Property Investors Curb Their Enthusiasm for China's Greater Bay
(Bloomberg) -- China’s grand plan to integrate nine cities in Guangdong with Hong Kong and Macau to create a sprawling megalopolis that would rival California’s Silicon Valley isn’t providing the kick to property investment you might think.
Cross-border real estate investment into mainland cities in the so-called Greater Bay Area is expected to fall as much as 33 percent in 2018, figures from Knight Frank LLP show.
House-purchase controls in the larger cities may have damped developers’ appetite to bid for land, according to David Ji, Knight Frank’s head of research for Greater China. “Limited supply of high quality commercial buildings has also played a role,” he said.
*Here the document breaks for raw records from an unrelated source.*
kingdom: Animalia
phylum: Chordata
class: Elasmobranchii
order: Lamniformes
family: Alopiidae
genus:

It’s not a promising start for the Greater Bay Area, which is forecast to have a GDP of $4.6 trillion -- more than Germany -- by 2030, up from about $1.5 trillion last year. Hopes for growth have been pinned on the recent opening of the Hong Kong–Zhuhai–Macau Bridge and the Hong Kong section of a high-speed rail line that will shorten the travel time between the mainland and the former British colony.
Capital flowing into property investments is -- at least for the time being -- expected to be concentrated in tier 1 cities, running counter to China’s goal of speeding up development in second and third tier centers.
Outside of Shenzhen and Guangzhou, most Greater Bay Area cities are considered third or fourth tier. China International Capital Corp. is forecasting home prices in those areas to fall in 2019 amid a broader softening housing market.
“We only look at first tier cities because we buy offices,” said Ivan Ho, the Hong Kong CEO of real estate fund manager KaiLong Group. The firm is mainly interested in investing in Shenzhen and Guangzhou, he said.
“The regional fundamentals of Guangzhou have improved in terms of office demand and supply, as well as rental growth,” Ho said. He conceded that was probably partly related to the Greater Bay Area push. “As for Shenzhen, the prices are quite expensive now.”